Source extract:
Africans in America: Slavery and the Making of the Nation
Overview
- The transcript frames the story of America as a mixed legacy of freedom and slavery, created by peoples from many lands who came seeking adventure, wealth, or religious refuge, and often as captives traded like cattle. The result was a nation built on both liberty and bondage, shaping the meaning of freedom in the United States.
- Slavery is presented not as a Southern peculiarity but as an American institution that evolves in tandem with the idea that to be Black equaled to be a slave, and to be a slave equaled to be Black. The moral tension is highlighted by references to foundational ideals and their paradoxical application to Black people.
- The speaker cites Thomas Jefferson—who authored the Declaration of Independence and argued that Certain truths are self-evident and endowed by God—while noting that Jefferson himself kept slaves and later acknowledged divine judgment for slavery.
- The central question asked: did freedom and slavery have to exist side by side in America? The early history of the colonies shows that it could have evolved differently, at least in the sense of not being permanently tied to race-based bondage.

Problem requirements: Retype the stretch of the overview on slavery and the making of the nation from "Africans in America: Slavery" through "to Black people.", keeping every word and mark unchanged. The entries that come after have no connection to the overview on slavery and the making of the nation.

Data rows:

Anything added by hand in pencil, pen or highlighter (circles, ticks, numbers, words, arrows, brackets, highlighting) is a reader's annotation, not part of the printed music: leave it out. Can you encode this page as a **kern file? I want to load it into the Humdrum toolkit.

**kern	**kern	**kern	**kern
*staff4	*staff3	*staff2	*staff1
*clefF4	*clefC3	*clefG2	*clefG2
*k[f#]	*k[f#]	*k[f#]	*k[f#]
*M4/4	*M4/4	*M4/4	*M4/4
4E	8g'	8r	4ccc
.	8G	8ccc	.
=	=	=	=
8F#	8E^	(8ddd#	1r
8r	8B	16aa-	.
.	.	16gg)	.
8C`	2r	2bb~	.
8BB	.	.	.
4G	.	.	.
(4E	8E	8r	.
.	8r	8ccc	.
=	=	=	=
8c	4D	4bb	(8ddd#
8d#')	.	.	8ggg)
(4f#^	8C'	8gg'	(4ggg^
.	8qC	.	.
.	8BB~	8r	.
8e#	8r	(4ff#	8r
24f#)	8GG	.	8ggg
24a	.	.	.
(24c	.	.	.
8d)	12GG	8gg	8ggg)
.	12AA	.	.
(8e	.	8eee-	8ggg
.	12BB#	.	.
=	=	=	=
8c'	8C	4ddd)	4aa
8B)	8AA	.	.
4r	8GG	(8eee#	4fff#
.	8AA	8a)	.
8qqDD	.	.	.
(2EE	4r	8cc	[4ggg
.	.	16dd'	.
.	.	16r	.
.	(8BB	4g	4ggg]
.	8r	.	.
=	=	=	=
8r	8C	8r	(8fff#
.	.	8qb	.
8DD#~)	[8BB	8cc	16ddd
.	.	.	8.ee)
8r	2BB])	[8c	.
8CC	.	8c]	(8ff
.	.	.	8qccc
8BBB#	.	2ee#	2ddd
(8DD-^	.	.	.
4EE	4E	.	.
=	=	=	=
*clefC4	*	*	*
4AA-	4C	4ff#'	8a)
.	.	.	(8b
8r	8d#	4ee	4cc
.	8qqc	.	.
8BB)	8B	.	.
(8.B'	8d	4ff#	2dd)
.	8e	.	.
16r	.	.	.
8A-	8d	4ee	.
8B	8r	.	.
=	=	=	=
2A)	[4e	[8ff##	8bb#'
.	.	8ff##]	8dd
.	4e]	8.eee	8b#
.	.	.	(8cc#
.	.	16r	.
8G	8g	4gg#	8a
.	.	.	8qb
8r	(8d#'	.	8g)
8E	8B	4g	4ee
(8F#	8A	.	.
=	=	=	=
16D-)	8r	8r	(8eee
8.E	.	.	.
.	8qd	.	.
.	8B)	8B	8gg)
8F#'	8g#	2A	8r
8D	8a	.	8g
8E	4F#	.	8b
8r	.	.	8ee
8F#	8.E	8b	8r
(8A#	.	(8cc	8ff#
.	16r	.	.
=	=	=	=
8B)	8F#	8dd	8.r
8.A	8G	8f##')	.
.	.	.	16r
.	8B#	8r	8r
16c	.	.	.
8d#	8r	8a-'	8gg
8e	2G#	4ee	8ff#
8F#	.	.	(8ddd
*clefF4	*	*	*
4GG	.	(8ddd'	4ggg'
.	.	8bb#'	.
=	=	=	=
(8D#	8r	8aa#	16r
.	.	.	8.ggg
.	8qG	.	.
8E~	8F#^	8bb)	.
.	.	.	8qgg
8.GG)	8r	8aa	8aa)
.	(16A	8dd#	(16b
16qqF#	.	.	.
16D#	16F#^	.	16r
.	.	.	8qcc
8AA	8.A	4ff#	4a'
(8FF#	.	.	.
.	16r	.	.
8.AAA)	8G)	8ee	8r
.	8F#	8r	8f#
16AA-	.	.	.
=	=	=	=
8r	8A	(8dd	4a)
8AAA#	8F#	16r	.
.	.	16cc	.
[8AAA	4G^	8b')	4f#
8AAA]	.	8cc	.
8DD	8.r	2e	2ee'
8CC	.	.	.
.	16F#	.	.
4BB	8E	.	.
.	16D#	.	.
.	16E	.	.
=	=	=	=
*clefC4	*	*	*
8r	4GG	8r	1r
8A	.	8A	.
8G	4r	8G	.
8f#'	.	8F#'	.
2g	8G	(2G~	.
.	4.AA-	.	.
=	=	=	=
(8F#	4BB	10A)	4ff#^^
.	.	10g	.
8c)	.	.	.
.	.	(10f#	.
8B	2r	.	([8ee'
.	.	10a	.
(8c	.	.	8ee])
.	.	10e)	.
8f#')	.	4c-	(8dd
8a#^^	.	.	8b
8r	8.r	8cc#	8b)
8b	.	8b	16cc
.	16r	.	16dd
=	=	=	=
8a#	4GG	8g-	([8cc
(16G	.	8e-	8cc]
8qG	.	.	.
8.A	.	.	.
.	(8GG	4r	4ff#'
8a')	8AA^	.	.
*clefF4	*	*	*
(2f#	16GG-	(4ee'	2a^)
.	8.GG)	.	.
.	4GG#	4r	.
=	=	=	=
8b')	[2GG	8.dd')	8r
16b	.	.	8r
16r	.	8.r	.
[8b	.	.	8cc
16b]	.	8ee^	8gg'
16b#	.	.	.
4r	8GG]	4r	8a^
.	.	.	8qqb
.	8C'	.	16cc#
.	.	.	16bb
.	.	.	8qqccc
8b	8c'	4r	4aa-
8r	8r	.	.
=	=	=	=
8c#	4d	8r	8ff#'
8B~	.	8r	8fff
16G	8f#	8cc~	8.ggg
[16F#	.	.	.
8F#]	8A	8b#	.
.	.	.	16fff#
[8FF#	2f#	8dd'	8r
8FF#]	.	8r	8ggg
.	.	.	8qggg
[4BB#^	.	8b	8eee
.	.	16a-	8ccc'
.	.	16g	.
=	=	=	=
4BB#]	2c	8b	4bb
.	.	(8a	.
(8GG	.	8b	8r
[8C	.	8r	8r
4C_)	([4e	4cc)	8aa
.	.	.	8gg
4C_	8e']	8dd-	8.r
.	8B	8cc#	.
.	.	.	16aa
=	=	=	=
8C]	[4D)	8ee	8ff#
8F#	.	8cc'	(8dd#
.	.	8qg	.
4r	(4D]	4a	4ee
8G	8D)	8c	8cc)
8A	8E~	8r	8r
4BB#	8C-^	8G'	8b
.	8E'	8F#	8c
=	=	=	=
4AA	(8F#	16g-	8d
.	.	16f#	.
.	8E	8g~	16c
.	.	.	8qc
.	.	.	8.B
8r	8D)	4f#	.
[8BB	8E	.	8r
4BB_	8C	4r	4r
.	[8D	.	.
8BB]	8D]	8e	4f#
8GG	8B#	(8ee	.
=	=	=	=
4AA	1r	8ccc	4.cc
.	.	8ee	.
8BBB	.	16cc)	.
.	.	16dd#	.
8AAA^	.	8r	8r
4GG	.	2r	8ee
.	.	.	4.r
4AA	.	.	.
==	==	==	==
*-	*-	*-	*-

Response to the task:
Africans in America: Slavery and the Making of the Nation
Overview
- The transcript frames the story of America as a mixed legacy of freedom and slavery, created by peoples from many lands who came seeking adventure, wealth, or religious refuge, and often as captives traded like cattle. The result was a nation built on both liberty and bondage, shaping the meaning of freedom in the United States.
- Slavery is presented not as a Southern peculiarity but as an American institution that evolves in tandem with the idea that to be Black equaled to be a slave, and to be a slave equaled to be Black. The moral tension is highlighted by references to foundational ideals and their paradoxical application to Black people.